Work order:
Give everything from the line containing "реходу на єдиний державний реєстр" down to the last of the lines below as a JSON list of strings, one string per line. Skip blank lines and leave out the pictures.

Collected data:

***

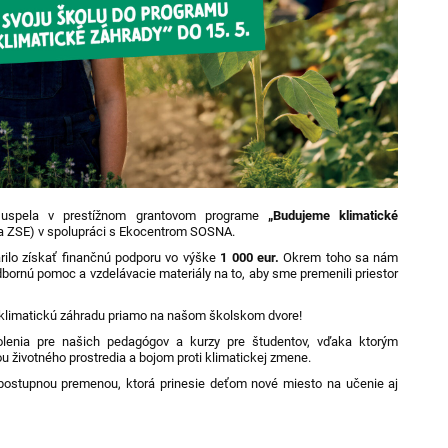
uspela v prestížnom grantovom programe
„Budujeme klimatické
a ZSE) v spolupráci s Ekocentrom SOSNA.
lo získať finančnú podporu vo výške
1 000 eur.
Okrem toho sa nám
 odbornú pomoc a vzdelávacie materiály na to, aby sme premenili priestor
limatickú záhradu priamo na našom školskom dvore!
olenia pre našich pedagógov a kurzy pre študentov, vďaka ktorým
u životného prostredia a bojom proti klimatickej zmene.
ostupnou premenou, ktorá prinesie deťom nové miesto na učenie aj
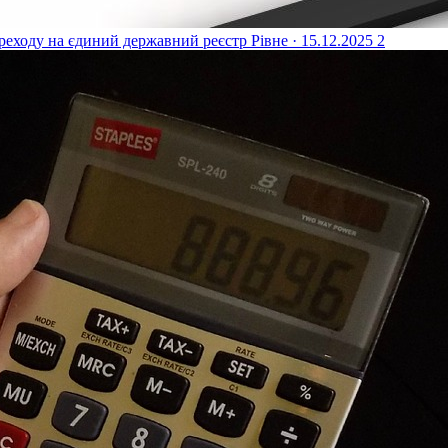
реходу на єдиний державний реєстр
Рівне · 15.12.2025
2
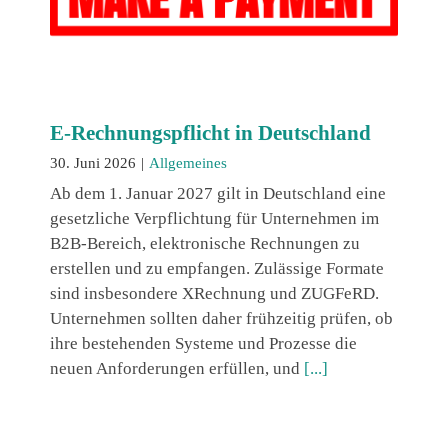
E-Rechnungspflicht in Deutschland
30. Juni 2026
|
Allgemeines
Ab dem 1. Januar 2027 gilt in Deutschland eine
gesetzliche Verpflichtung für Unternehmen im
B2B-Bereich, elektronische Rechnungen zu
erstellen und zu empfangen. Zulässige Formate
sind insbesondere XRechnung und ZUGFeRD.
Unternehmen sollten daher frühzeitig prüfen, ob
ihre bestehenden Systeme und Prozesse die
neuen Anforderungen erfüllen, und
[...]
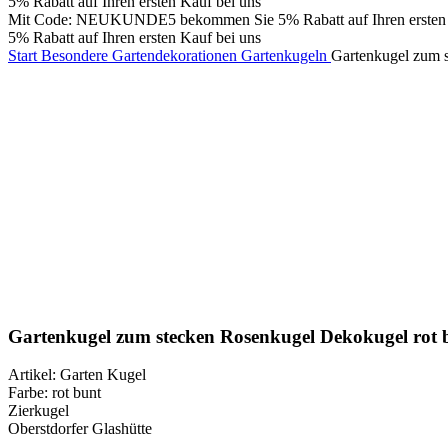
5% Rabatt auf Ihren ersten Kauf bei uns
Mit Code: NEUKUNDE5 bekommen Sie 5% Rabatt auf Ihren ersten 
5% Rabatt auf Ihren ersten Kauf bei uns
Start
Besondere Gartendekorationen
Gartenkugeln
Gartenkugel zum 
Klick zum Vergrößern
Gartenkugel zum stecken Rosenkugel Dekokugel rot
Artikel: Garten Kugel
Farbe: rot bunt
Zierkugel
Oberstdorfer Glashütte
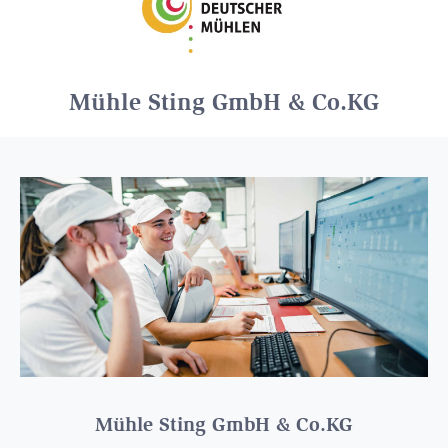
Mühle Sting GmbH & Co.KG
Mühle Sting GmbH & Co.KG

***

Task output:
[
  "реходу на єдиний державний реєстр",
  "Рівне · 15.12.2025",
  "2",
  "E-Rechnungspflicht in Deutschland",
  "30. Juni 2026",
  "|",
  "Allgemeines",
  "Ab dem 1. Januar 2027 gilt in Deutschland eine",
  "gesetzliche Verpflichtung für Unternehmen im",
  "B2B-Bereich, elektronische Rechnungen zu",
  "erstellen und zu empfangen. Zulässige Formate",
  "sind insbesondere XRechnung und ZUGFeRD.",
  "Unternehmen sollten daher frühzeitig prüfen, ob",
  "ihre bestehenden Systeme und Prozesse die",
  "neuen Anforderungen erfüllen, und",
  "[...]",
  "5% Rabatt auf Ihren ersten Kauf bei uns",
  "Mit Code: NEUKUNDE5 bekommen Sie 5% Rabatt auf Ihren ersten ",
  "5% Rabatt auf Ihren ersten Kauf bei uns",
  "Start",
  "Besondere Gartendekorationen",
  "Gartenkugeln",
  "Gartenkugel zum ",
  "Klick zum Vergrößern",
  "Gartenkugel zum stecken Rosenkugel Dekokugel rot",
  "Artikel: Garten Kugel",
  "Farbe: rot bunt",
  "Zierkugel",
  "Oberstdorfer Glashütte",
  "Mühle Sting GmbH & Co.KG",
  "Mühle Sting GmbH & Co.KG"
]